Friends and family members of depressed people play an important role on the way to a normal life. Support in everyday life is enormously helpful during treatment.
Family members can play an important role for a depressed partner, relative, or friend in dealing with depression as well as in the process of recovery. However, you should be aware that the treatment and healing process takes time. A recovery cannot take place overnight. Therefore, it is important to have patience.
A depressed person needs attention, but must not be pressured. It is therefore important not to withdraw from the person concerned, but to speak openly with one another. Maintaining a good and trusting relationship is particularly important in such a phase of crisis.
At a glance:
Help from family members with depression
Here are some tips that family and friends can offer to support someone with depression:
- Orientation in everyday life: Depressive people find it difficult to pull themselves together. Help your partner or relatives to structure the daily routine and to bring a certain order and structure into everyday life.

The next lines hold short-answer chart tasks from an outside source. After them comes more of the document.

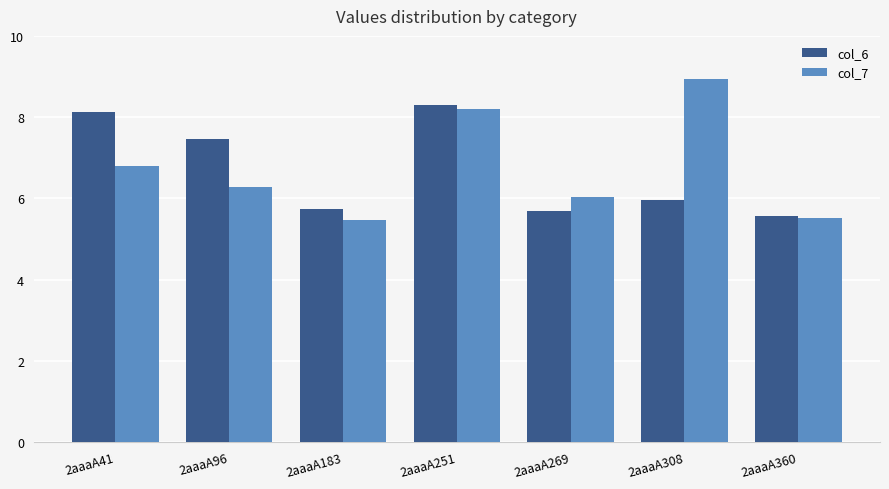

What is the highest value of the col_6 series?

8.3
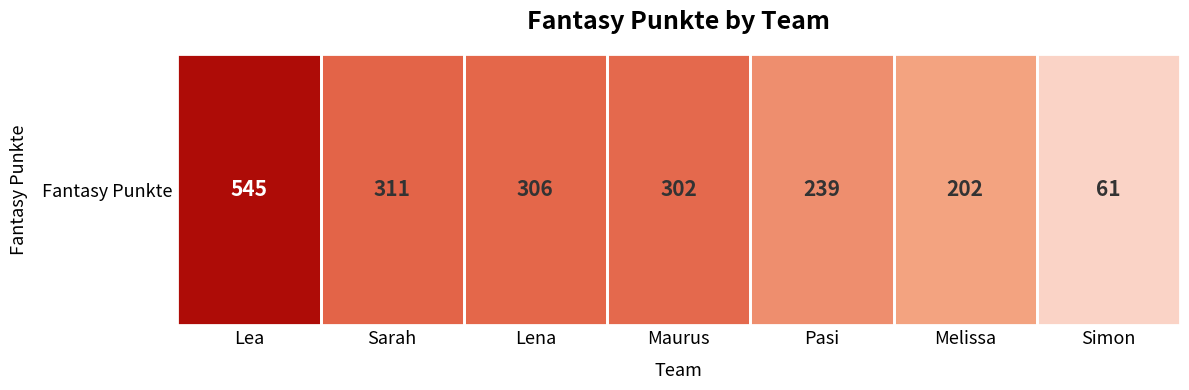

What is the sum of the values at Sarah and Simon?

372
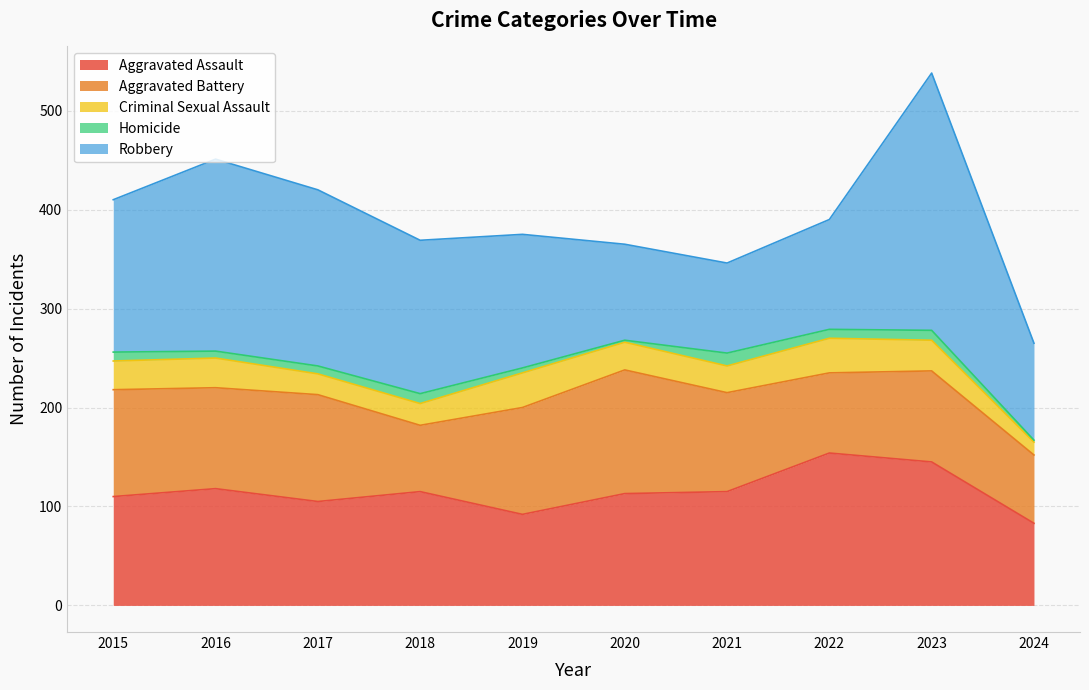

Where is the first local minimum for Criminal Sexual Assault?

2017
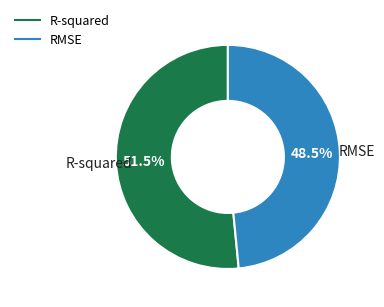

The RMSE slice represents 41% of the pie. True or false?

False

- Support your partner or friend in everyday life. For example, help him with activities and obligations that he is currently unable to take on on his own due to the illness, or accompany him to visit the doctor or therapist. But avoid patronizing or restricting him, and don’t make decisions behind his back.
- Motivate: Try to motivate the person concerned to do smaller things, such as going for walks.
- Encourage him in every positive thing he does or says.
- Refrain from accusations or advice : Sentences like “Don’t be so rude!”, “You just have to try! or “It’s not that bad” don’t help depressed people.
- Encourage therapy: If depression is left untreated, it can become chronic. Shame about seeing a doctor or therapist is understandable but unnecessary. Therefore, encourage your partner or friend to seek professional help. Talk to him about the benefits of treatment.
- Try to convey understanding, courage and hope . However, exaggerated optimism seems implausible.
- Become active yourself: Friends in particular should keep in touch and suggest joint activities. Depression often means that the person concerned cannot find the energy to call or propose an activity together. It does not express disinterest in you or a desire to be left alone.
Relatives should not neglect their own needs
If your partner, friend or family member is depressed, your everyday life will also change. It is important not to neglect your own needs.
Depression is a serious and sometimes grueling illness that leaves traces of exhaustion and tension not only in those affected. Your own energy balance also suffers from the stress that depression brings with it.
A guilty conscience is out of place
In addition to the concern for the person concerned, the desire to find time for oneself and to be able to breathe a little. Such thoughts and needs may be frightening and trigger fears of neglecting, abandoning, or being selfish. However, taking responsibility for yourself does not mean shirking responsibility in any way or leaving your partner or friend out in the cold. It’s not about having to choose between your own well-being and the well-being of the depressed person. Neither the depressed person nor you will benefit if you do not allow yourself to seek relief and encouragement.
Tips for relatives
It is important that loved ones do not neglect themselves. The following tips will help you to find a constructive way of dealing with the stresses associated with the depression of a person close to you:
- Do not overstrain: You can help the person concerned in many ways – up to certain limits. Be careful not to become a substitute therapist. That’s not your job.
- Maintaining One’s Health : It is important to strike a balance between caring for and caring for the depressed person and taking responsibility for oneself and one’s health.
- Find people you trust: Don’t deal with everything on your own, don’t swallow up your worries and needs. Exchanging ideas and using your own social network can be an important support.
- Recharge your batteries: You too are not endlessly resilient. Pausing is a legitimate need that you can allow yourself.
- Don’t let your own interests and activities slip: meet up with friends, read a book, pursue your hobbies and do something. From this you can gain strength and courage, which can also help the depressed.
The information should enable you to find a balance between responsibility towards the patient and mindfulness for yourself with courage and self-confidence. This is the best and most helpful way for everyone involved to gain strength and courage for dealing with depression together collect.